Após duas boas produções, a maldição do terceiro filme desfere um golpe tão poderoso na franquia Karatê Kid, que seriam necessárias décadas para o lançamento de Cobra Kai recuperar sua imagem. O principal responsável pelo fracasso deste terceiro capítulo, ironicamente, é o mesmo quem deu à luz personagens tão marcantes quanto Daniel-san e Sr. Miyagi. Robert Mark Kamen, até então o único a escrever os roteiros da cinessérie, é vítima não apenas da inevitável saturação de seu modelo, mas principalmente de uma falta de inspiração impressionante.


Os equívocos começam quando o roteirista opta por iniciar a projeção com mais uma retrospectiva do primeiro filme, causando estranheza a quem esperava uma continuação direta do segundo filme, da mesma forma que aconteceu com Karatê Kid: A Hora da Verdade Continua. Kamen precisava refrescar a memória do público, pois sua ideia era retomar uma trama descartada para o filme anterior: a vingança de John Kreese (Martin Kove). Então, somos obrigados a ver, pela terceira vez, o vilanesco sensei agredir Johnny (William Zabka) e ser interpelado por Miyagi.

Em seguida tomamos ciência da crítica situação financeira do veterano de Guerra, que além dos alunos, passa a correr o risco de perder também seu Dojo, lar dos Cobra Kai, cuja participação no tradicional torneio de All-Valley está seriamente ameaçada pela inadimplência de Kreese. Abatido, ele fica a ponto de desistir de tudo, mas acaba persuadido por Terry Silver (Thomas Ian Griffith), amigo com quem lutou no Vietnã e possui uma condição financeira diametralmente oposta. Dono das indústrias Dyna-Tox, Silver é quem bancava o funcionamento do Dojo de Kreese e resolve armar um engenhoso plano para se vingar de Daniel e Miyagi, resgatando a credibilidade do amigo. O mais estranho, e prepare-se para ler essa palavra muitas vezes, é que Kreese aparece apenas nos minutos iniciais, sendo arremessado para fora da história a fim de abrir espaço para Silver. Martin Kove, tinha uma agenda apertada e Robert Mark Kamen não viu problema em manter sua presença, apenas reduzindo a participação de seu personagem. Em outras palavras, resgatando-o apenas para escanteá-lo uma vez mais (assim como acontece com a mãe de Daniel).

■ Dados disponíveis
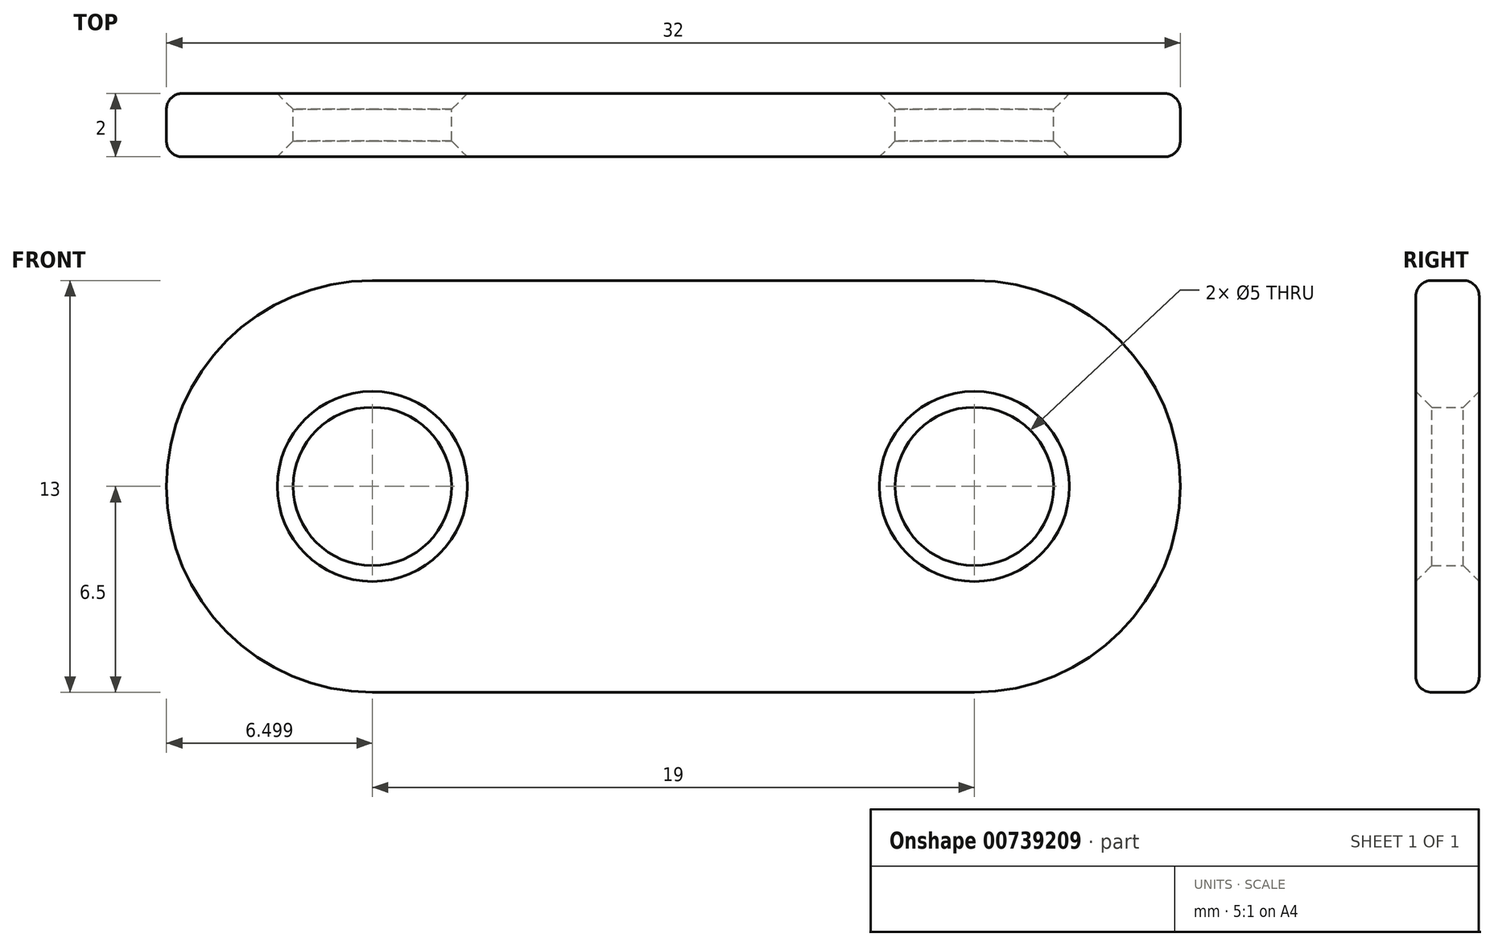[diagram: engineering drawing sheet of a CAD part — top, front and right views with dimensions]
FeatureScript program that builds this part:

■ Instruções
a) Por favor, repita o trecho do texto sobre o terceiro filme de Karatê Kid entre "Os equívocos começam" e "interpelado por Miyagi.", inclusive.
b) Segundo o texto sobre o terceiro filme de Karatê Kid, quem bancava o funcionamento do Dojo de Kreese?

■ Respostas completas
a)
Os equívocos começam quando o roteirista opta por iniciar a projeção com mais uma retrospectiva do primeiro filme, causando estranheza a quem esperava uma continuação direta do segundo filme, da mesma forma que aconteceu com Karatê Kid: A Hora da Verdade Continua. Kamen precisava refrescar a memória do público, pois sua ideia era retomar uma trama descartada para o filme anterior: a vingança de John Kreese (Martin Kove). Então, somos obrigados a ver, pela terceira vez, o vilanesco sensei agredir Johnny (William Zabka) e ser interpelado por Miyagi.

b) Terry Silver, dono das indústrias Dyna-Tox.